A while back, my Airrosti doc, Nick, said something that gave me pause. It was during a conversation that went something like this:
Nick: That was pretty stupid to go for a second run when you didn't feel great on your first run of the day.
Julie: Yeah, well, I've learned my lesson now.
Nick: Hmm. You seem to have a pretty short memory for lessons.
Ever since that conversation, I keep thinking about what lessons about ultrarunning I've learned over the years, that I maybe need reminding about. Since March 2013, when I ran my first ultra, I've run 40 ultras, with no DNFs. A few of those races went really poorly, some went pretty good, and a few went great.
You'd think in that time I would have gained enough experience to not make stupid mistakes anymore. Maybe if I spend a little time reflecting, it will help me avoid making the same mistakes in the future. So here goes:
What lessons have I learned from running 40 ultramarathons in 3 years? (in no particular order)
1. Eat often -- trickle in the calories. If you're really feeling low, start eating 1 gel every 20 minutes.
2. Drink to thirst. Drink something with electrolytes, or eat something salty when you crave it.
3. Carry just as much as you need. Ditch unnecessary items; run lighter if possible.
4. Pack an extra headlamp just in case.
5. Start conservatively.
6. As you approach an aid station, think through what you'll do there. Come up with an easy mnemonic device to remember it (e.g., Water, Ice, Sunscreen - WIS), and then do just that. Don't waste time at aid stations.
7. Wear two thin layers of socks to prevent blisters.
8. Preventatively tape and lube any likely chafing areas.
9. Get lots of sleep.
10. Take your resting heart rate every morning before getting out of bed. If it's unusually high, consider taking a rest day.
11. Don't overdo it with new ideas (e.g., Yeah, running barefoot sounds great! I'm going to go run 6 miles barefoot, even though I never usually run barefoot! -- actually happened, 1 week before a race)
12. Take time to reflect on your goals for your race, and how you feel, before the race. (I use a journal.)
13. Music is a great energizer when you're racing through the middle of the night -- but only keep 1 earbud in, for safety.
14. During hot races, put ice everywhere.
15. More isn't always more. (Okay, still working on learning this one.)
16. Strength training and core work is great.

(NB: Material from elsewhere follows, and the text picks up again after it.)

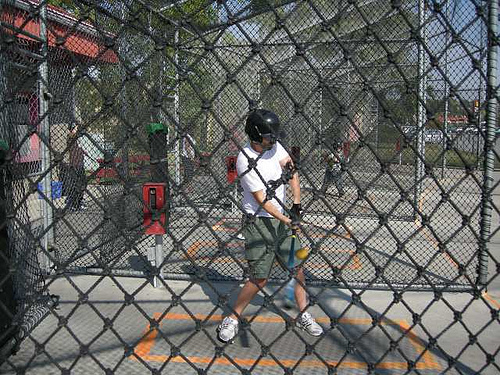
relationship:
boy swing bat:
[217, 109, 326, 342] [280, 228, 299, 313]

17. Caffeine pills are super helpful during long races.
18. Foam roll every day.
19. Massages can be really helpful, if you go to the right person.
20. Don't eat guacamole right before a hot night race.
21. You can carry a to-go cup of food in your sports bra for on-the-run nutrition.
22. You usually don't need to change shoes in an ultra, even in a 100.
23. Ultras are amazing and wonderful, and we're so blessed to be able to do them, but really, it's a pretty silly activity, running around in circles in the woods. So smile!
24. Being injured is terrible, but there are always ways to cross-train, and everyone's been there. You'll get through it, too. Look to positively-minded injury-role-models, like Emilie Forsberg, for inspiration.
25. Keep your car keys in your drop bag . . . or in a zippered pocket.
26. If things aren't going your way (even if it's just that someone is using you as a pace rabbit and it's annoying), just try to find the good in it, and trust that it will work out for the best in the end.
27. Driving home from a race, pull over and take a nap if you get sleepy.
28. In ultras, the race doesn't begin until the half-way point, at the earliest.
29. If you relax and just have fun, you'll be able to run longer and race harder at the end.
30. Don't drink two cups of black tea before a race.
31. At least 80% of your running should be "easy." 20% should be "hard" -- and races count for this.
32. Maffetone training helps with ensuring your easy runs are easy.
33. When you're running a multi-loop race, you need to be your own sports psychologist in order to not go bat-sh!t crazy.
34. Plan ahead to find a church near the race, with a Mass time that works before or after the race so you don't miss church.
35. Don't eat gas station pizza, ice cream, and chicken salad sandwich all at once after a 100-mile race, no matter how hungry you think you are. (Eat the pizza and ice cream; skip the sandwich.)
36. Rotate your running shoes.
37. Keep sunscreen in your drop bag, and keep reapplying.
38. For a 100k or 100-miler, put a Wisp in your hydration pack so you can brush your teeth in the middle of the night. You'll feel like a new person.
39. Keep a cheat-sheet of the aid stations in your pocket, in a ziploc bag, so you always know how far to the next aid station.
40. You are capable of so much more than you'll ever know.
Great, now if I could just remember to do all those things.